Stick to the latter, short variable declaration. No need to use var unless you really need one.

Here we must use var because it is package level block.

var Problem Category = Category{
    Name:        "problems",
    Description: "Issues that make the product feel broken. High priority, especially if its present in production.",
    Color:       "#CC0033",
}

// or

var Problem = Categoty{ // <-- no type here
    Name:        "problems",
    Description: "Issues that make the product feel broken. High priority, especially if its present in production.",
    Color:       "#CC0033",
}

If we have multiple definitions we may use var as a block:

var (
    Problem = Category{
        Name:        "problems",
        Description: "Issues that make the product feel broken. High priority, especially if its present in production.",
        Color:       "#CC0033",
    }

    Platform = Category{
        Name:        "platform",
        Description: "If the repository covers multiple parts, this is how we designate where the issue lives. (i.e. iOS and Android for cross-platform tablet app).",
        Color:       "#A295D6",
    }
)

var blocks behave simulary to import, const, and type blocks. No need to repeat your self.

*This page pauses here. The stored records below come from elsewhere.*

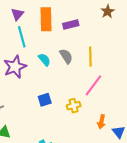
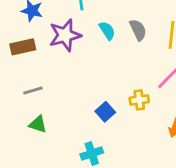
blue square: (45, 100) -> (105, 112), moved, turned -32

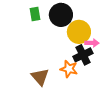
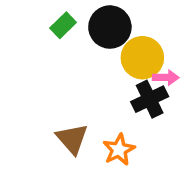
green rectangle: (35, 14) -> (63, 25), turned 56
orange star: (69, 69) -> (119, 150), moved, turned 30

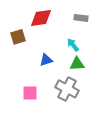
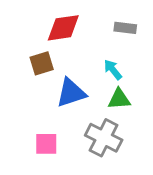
brown square: (18, 37) -> (42, 63), moved
blue triangle: (46, 60) -> (71, 93), size x1.5

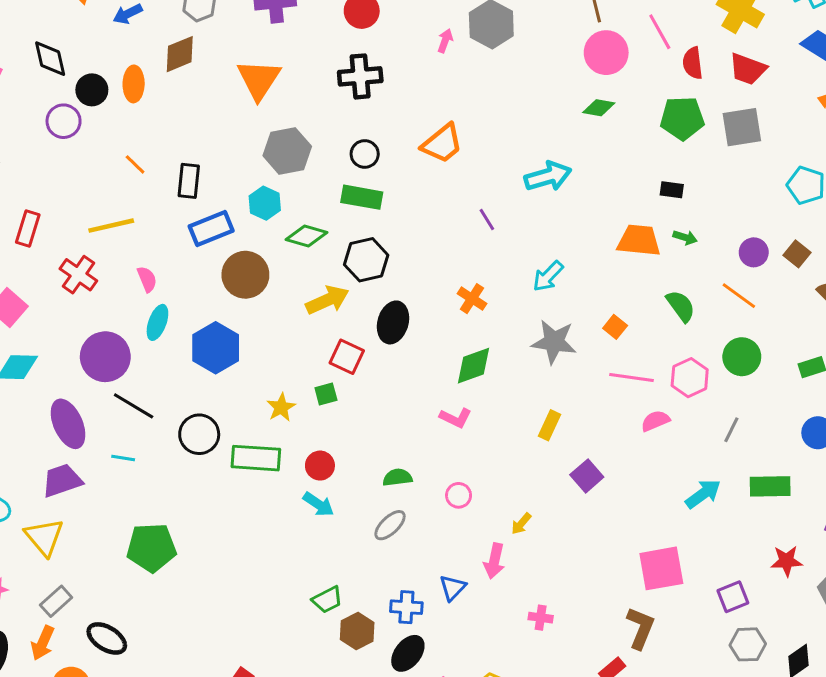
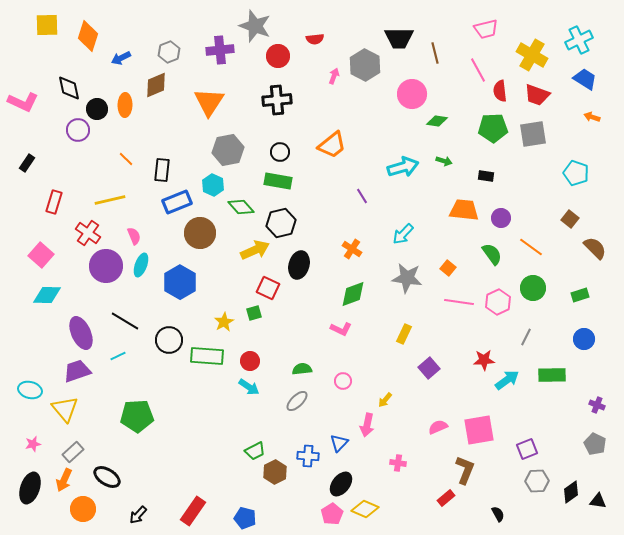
pink circle: (606, 53) -> (412, 94), moved
green diamond: (307, 236) -> (241, 207), turned 32
green arrow: (685, 237) -> (444, 161), moved
purple circle: (754, 252) -> (501, 218), moved
purple circle: (105, 357) -> (106, 266), moved
pink semicircle: (655, 421) -> (438, 427), moved
cyan line: (123, 458) -> (118, 356), turned -35
red star: (787, 561) -> (484, 360), moved
black ellipse: (408, 653) -> (341, 484), moved

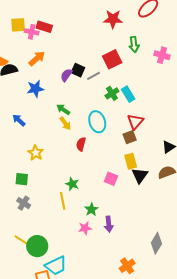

init is not a good place to do an HTTP request. It will block all other code and main for rather long time until it succeeds or fails for reasons. Also it's important to handle possible networking errors which you've ignored with _.

It's nice that you've used streaming API instead of general Marshal/Unmarshal calls which may get very memory hungry.

Consider using os.Exit(1) or log.Fatal* functions to terminate process with non-zero return code. panic will do the thing as well.

Fields from struct Label doesn't follow Go naming conventions. If you need to handle different JSON names use field tags.